▶ WHAT THE TASK REQUIRES:
Of all the lines in the records below, copy only those that contain the string "compose".

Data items
== Segment start ==
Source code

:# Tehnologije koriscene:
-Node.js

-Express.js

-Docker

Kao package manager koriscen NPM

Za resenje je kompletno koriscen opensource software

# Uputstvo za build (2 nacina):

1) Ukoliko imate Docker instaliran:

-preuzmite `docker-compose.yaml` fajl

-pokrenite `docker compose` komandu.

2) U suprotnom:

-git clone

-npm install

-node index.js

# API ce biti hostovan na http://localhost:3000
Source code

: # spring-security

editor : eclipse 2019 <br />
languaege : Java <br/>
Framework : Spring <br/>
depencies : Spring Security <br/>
== Segment end ==
== Segment start ==
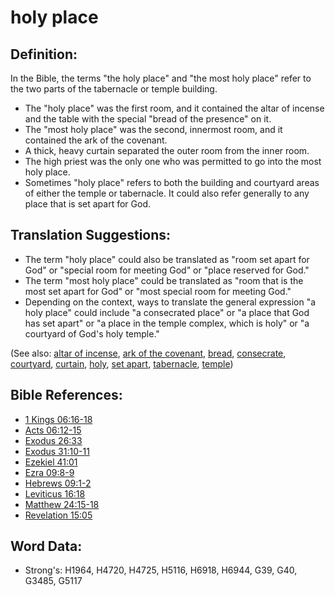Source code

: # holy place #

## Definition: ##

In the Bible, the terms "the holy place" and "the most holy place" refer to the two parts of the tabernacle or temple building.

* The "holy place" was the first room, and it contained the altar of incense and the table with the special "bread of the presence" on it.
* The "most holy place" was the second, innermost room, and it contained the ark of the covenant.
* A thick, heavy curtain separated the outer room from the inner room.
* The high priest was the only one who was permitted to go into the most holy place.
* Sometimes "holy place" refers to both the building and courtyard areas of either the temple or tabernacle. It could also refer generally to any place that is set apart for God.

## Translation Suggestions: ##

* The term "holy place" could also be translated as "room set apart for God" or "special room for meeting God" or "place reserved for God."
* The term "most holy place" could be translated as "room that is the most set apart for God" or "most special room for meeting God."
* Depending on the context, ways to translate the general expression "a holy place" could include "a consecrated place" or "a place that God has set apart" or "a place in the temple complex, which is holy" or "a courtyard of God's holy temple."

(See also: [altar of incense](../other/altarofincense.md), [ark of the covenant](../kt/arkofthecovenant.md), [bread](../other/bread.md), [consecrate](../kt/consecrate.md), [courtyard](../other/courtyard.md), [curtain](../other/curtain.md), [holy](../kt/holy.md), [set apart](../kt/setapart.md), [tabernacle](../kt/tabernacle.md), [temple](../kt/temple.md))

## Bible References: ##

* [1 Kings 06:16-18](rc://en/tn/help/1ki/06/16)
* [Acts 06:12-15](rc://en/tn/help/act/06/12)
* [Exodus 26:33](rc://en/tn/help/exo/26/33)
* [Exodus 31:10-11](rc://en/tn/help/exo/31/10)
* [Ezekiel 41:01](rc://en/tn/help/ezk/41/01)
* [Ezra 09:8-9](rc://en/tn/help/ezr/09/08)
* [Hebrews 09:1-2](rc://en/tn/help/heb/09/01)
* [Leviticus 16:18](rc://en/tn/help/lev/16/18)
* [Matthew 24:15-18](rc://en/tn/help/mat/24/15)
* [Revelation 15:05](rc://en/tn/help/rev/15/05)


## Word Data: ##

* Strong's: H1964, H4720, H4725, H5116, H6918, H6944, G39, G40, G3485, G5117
== Segment end ==
▶ YOUR RESPONSE:
-preuzmite `docker-compose.yaml` fajl
-pokrenite `docker compose` komandu.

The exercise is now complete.